(Revision tracking records)
══════════════════════════════
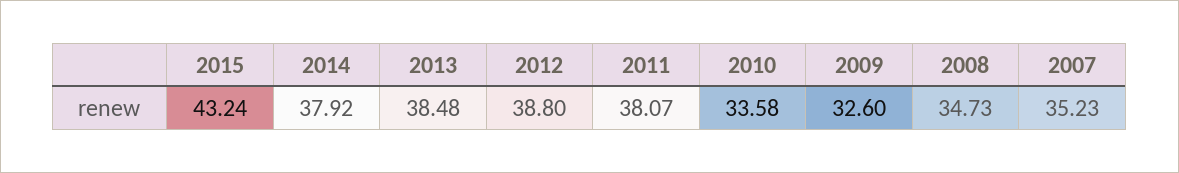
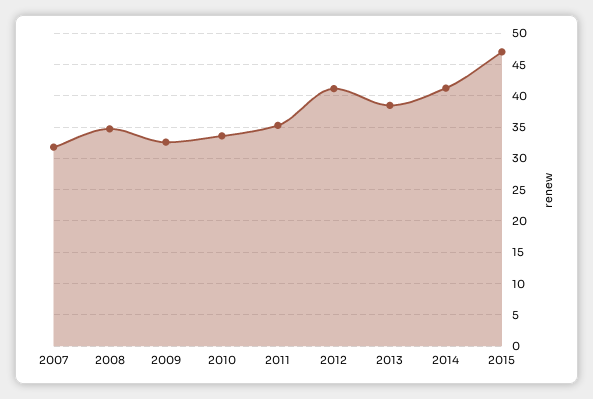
  {
-   "2015": 43.24,
+   "2015": 47,
-   "2014": 37.92,
+   "2014": 41,
    "2013": 38.48,
-   "2012": 38.8,
+   "2012": 41,
-   "2011": 38.07,
+   "2011": 35,
    "2010": 33.58,
    "2009": 32.6,
    "2008": 34.73,
-   "2007": 35.23
+   "2007": 32
  }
══════════════════════════════
→ WHAT NEEDS TO BE DONE
The entries above need to be transcribed word for word, and the pictures stay out.

→ EXERCISE RESULT
  {
-   "2015": 43.24,
+   "2015": 47,
-   "2014": 37.92,
+   "2014": 41,
    "2013": 38.48,
-   "2012": 38.8,
+   "2012": 41,
-   "2011": 38.07,
+   "2011": 35,
    "2010": 33.58,
    "2009": 32.6,
    "2008": 34.73,
-   "2007": 35.23
+   "2007": 32
  }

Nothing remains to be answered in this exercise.